The prosecution summary of the crime states: “Initial searches [of Mair’s home] have recovered newspaper articles relating to Jo Cox and ideological material relating to extreme right-wing and white supremacist organisations/individuals.”

Within a week of the murder, a substantial body of documentary evidence has emerged pointing to Mair’s decades-long activity as a fascist--going back at least to 1991.

Mair was a subscriber to the far right South African Patriot, a South African magazine founded in 1980 and published by a pro-apartheid group, the White Rhino Club. It was re-established in 1991 as South African Patriot In Exile. The Daily Telegraph reported that the Club “described the magazine’s editorial stance as being opposed to ‘multi-cultural societies’ and ‘expansionist Islam’.”

The magazine was edited by former National Front member Alan Harvey. The National Front, a UK fascist group, was founded in 1967. The Daily Mirror reported that a blog post attributed to Harvey, dated January 2006, described Mair as “one of the earliest subscribers and supporters of S. A. Patriot.”

He requested, “If anyone knows of his new address then we would be very grateful to learn the details.”

The newspaper reported last week that Harvey “told the Mirror he was trying to set up an S.A. Patriot group in the Yorkshire area at the time, and sent letters to everyone in the area they had contact details for.”

Documents published by the United States-based civil rights group, the Southern Poverty Law Centre, include two letters Mair wrote to the South African Patriot In Exile, the earliest in 1991.

The 1991 letter begins with Mair, who listed his address as Batley, UK, writing, “I recently received copies of SA Patriot Nos 28 and 29, via the British National Front. I was most impressed by your publication and the insight it gives into the South African scene.” He adds, “The nationalist movement in the UK also continues to fight on against the odds. … Despite everything I still have faith that the White Race will prevail, both in Britain and in South Africa, but I fear that it’s going to be a very long and very bloody struggle.”

In his 1999 letter, Mair writes, “I was glad you strongly condemned ‘collaborators’ in the White South African population. In my opinion the greatest enemy of the old Apartheid system was not the ANC [African National Congress] and the Black masses but White liberals and traitors.”

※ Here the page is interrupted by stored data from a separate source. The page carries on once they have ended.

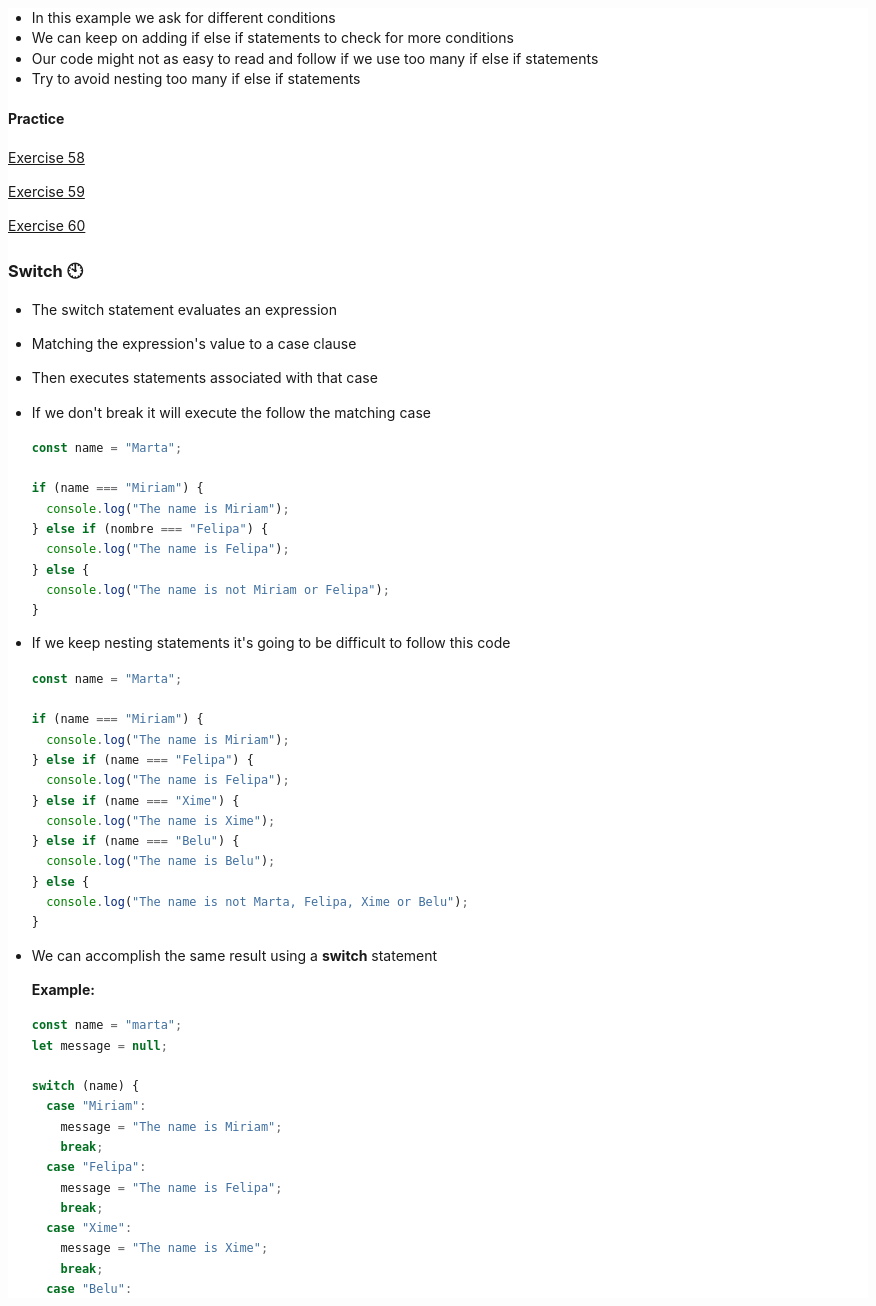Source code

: - In this example we ask for different conditions
- We can keep on adding if else if statements to check for more conditions
- Our code might not as easy to read and follow if we use too many if else if statements
- Try to avoid nesting too many if else if statements

#### Practice

[Exercise 58](./exercises/js/ex_58.md)

[Exercise 59](./exercises/js/ex_59.md)

[Exercise 60](./exercises/js/ex_60.md)

### Switch 🕙

- The switch statement evaluates an expression
- Matching the expression's value to a case clause
- Then executes statements associated with that case
- If we don't break it will execute the follow the matching case

  ```js
  const name = "Marta";

  if (name === "Miriam") {
    console.log("The name is Miriam");
  } else if (nombre === "Felipa") {
    console.log("The name is Felipa");
  } else {
    console.log("The name is not Miriam or Felipa");
  }
  ```

- If we keep nesting statements it's going to be difficult to follow this code

  ```js
  const name = "Marta";

  if (name === "Miriam") {
    console.log("The name is Miriam");
  } else if (name === "Felipa") {
    console.log("The name is Felipa");
  } else if (name === "Xime") {
    console.log("The name is Xime");
  } else if (name === "Belu") {
    console.log("The name is Belu");
  } else {
    console.log("The name is not Marta, Felipa, Xime or Belu");
  }
  ```

- We can accomplish the same result using a **switch** statement

  **Example:**

  ```js
  const name = "marta";
  let message = null;

  switch (name) {
    case "Miriam":
      message = "The name is Miriam";
      break;
    case "Felipa":
      message = "The name is Felipa";
      break;
    case "Xime":
      message = "The name is Xime";
      break;
    case "Belu":
  ```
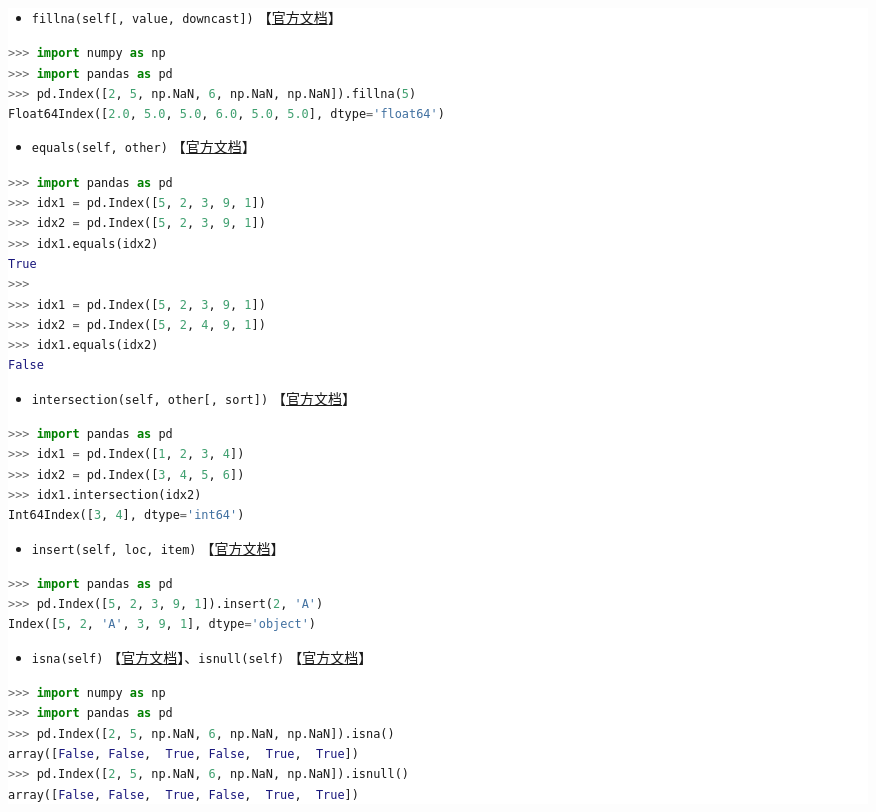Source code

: - `fillna(self[, value, downcast])` 【[官方文档](https://pandas.pydata.org/docs/reference/api/pandas.Index.fillna.html)】

```python
>>> import numpy as np
>>> import pandas as pd
>>> pd.Index([2, 5, np.NaN, 6, np.NaN, np.NaN]).fillna(5)
Float64Index([2.0, 5.0, 5.0, 6.0, 5.0, 5.0], dtype='float64')
```

- `equals(self, other)` 【[官方文档](https://pandas.pydata.org/docs/reference/api/pandas.Index.equals.html)】

```python
>>> import pandas as pd
>>> idx1 = pd.Index([5, 2, 3, 9, 1])
>>> idx2 = pd.Index([5, 2, 3, 9, 1])
>>> idx1.equals(idx2)
True
>>> 
>>> idx1 = pd.Index([5, 2, 3, 9, 1])
>>> idx2 = pd.Index([5, 2, 4, 9, 1])
>>> idx1.equals(idx2)
False
```

- `intersection(self, other[, sort])` 【[官方文档](https://pandas.pydata.org/docs/reference/api/pandas.Index.intersection.html)】

```python
>>> import pandas as pd
>>> idx1 = pd.Index([1, 2, 3, 4])
>>> idx2 = pd.Index([3, 4, 5, 6])
>>> idx1.intersection(idx2)
Int64Index([3, 4], dtype='int64')
```

- `insert(self, loc, item)` 【[官方文档](https://pandas.pydata.org/docs/reference/api/pandas.Index.insert.html)】

```python
>>> import pandas as pd
>>> pd.Index([5, 2, 3, 9, 1]).insert(2, 'A')
Index([5, 2, 'A', 3, 9, 1], dtype='object')
```

- `isna(self)` 【[官方文档](https://pandas.pydata.org/docs/reference/api/pandas.Index.isna.html)】、`isnull(self)` 【[官方文档](https://pandas.pydata.org/docs/reference/api/pandas.Index.isnull.html)】

```python
>>> import numpy as np
>>> import pandas as pd
>>> pd.Index([2, 5, np.NaN, 6, np.NaN, np.NaN]).isna()
array([False, False,  True, False,  True,  True])
>>> pd.Index([2, 5, np.NaN, 6, np.NaN, np.NaN]).isnull()
array([False, False,  True, False,  True,  True])
```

The SPLC also published documents establishing Mair’s support for the US-based neo-Nazi National Alliance group. Mair is reported to have purchased books from the National Alliance, founded by William Pierce, author of the notorious racist tract, “The Turner Diaries.” These included guides on how to build homemade explosives, guns and a copy of Ich Kampfe, a handbook for members of Hitler’s Nazi Party. The SPLC published four receipts dated 1999 and 2003 showing that Mair spent $620 (£436) on the literature.